(Text shown)
************

INTRODUCTION

This aerial view shows some of the main parts of the NPOI, located on Lowell Observatory's dark sky site at Anderson Mesa approximately 15 miles southeast of Flagstaff, Arizona:
the Control Building, the Lab Building, the Astrometric Array which includes 4 stations, the Imaging Array with another 27 stations, and the Long Delay Lines. Inside the lab building, there is also the Fast Delay Lines, and the Inner Room where the beam combining is done.

Each arm of the array is 250 meters (820 feet) long. The longest baselines will be 437 meters (1433 feet) in length, while the shortest baseline is 17 meters (56 feet). The current ~1 milliarcsecond resolution will be increased to 200 microarcseconds when completed.

This tour of the NPOI shows how various parts of the instrument work and how all the parts work together to produce stellar interference patterns. The tour follows the starlight path through the telescope, beginning at a station on the array...

ARRAY STATION

There are two types of stations on the NPOI array - Imaging, used for observing programs that image stars, and Astrometric, used for accurate measurements of the positions of stars. There will be a total of six Imaging stations which can be moved to different locations on the array. There are four Astrometric stations at fixed positions.

************

(Dataset entries)
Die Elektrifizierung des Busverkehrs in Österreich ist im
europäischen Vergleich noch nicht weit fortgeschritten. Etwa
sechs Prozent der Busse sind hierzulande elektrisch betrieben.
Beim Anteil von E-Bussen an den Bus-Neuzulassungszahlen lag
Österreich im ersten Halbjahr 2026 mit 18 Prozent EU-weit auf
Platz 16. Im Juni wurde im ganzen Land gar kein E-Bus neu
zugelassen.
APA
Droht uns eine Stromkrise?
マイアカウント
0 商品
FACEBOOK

************

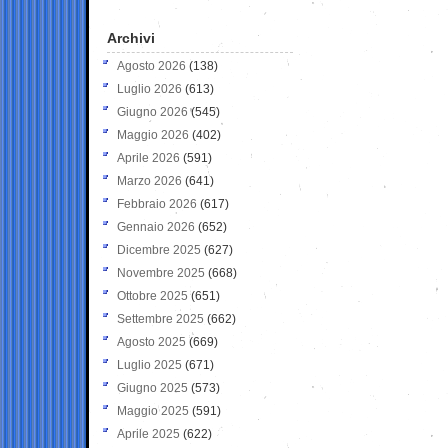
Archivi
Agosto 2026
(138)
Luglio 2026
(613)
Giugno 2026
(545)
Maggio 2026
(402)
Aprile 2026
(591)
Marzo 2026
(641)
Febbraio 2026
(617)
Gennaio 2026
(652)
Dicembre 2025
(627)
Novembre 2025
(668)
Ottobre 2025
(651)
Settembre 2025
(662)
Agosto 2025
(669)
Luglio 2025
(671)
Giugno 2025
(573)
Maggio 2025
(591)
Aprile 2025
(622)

************

(Exercise directions)
From the NPOI tour text, copy word for word the passage starting with "Each arm of" and going on through "on the array...".

(Answer space)
Each arm of the array is 250 meters (820 feet) long. The longest baselines will be 437 meters (1433 feet) in length, while the shortest baseline is 17 meters (56 feet). The current ~1 milliarcsecond resolution will be increased to 200 microarcseconds when completed.

This tour of the NPOI shows how various parts of the instrument work and how all the parts work together to produce stellar interference patterns. The tour follows the starlight path through the telescope, beginning at a station on the array...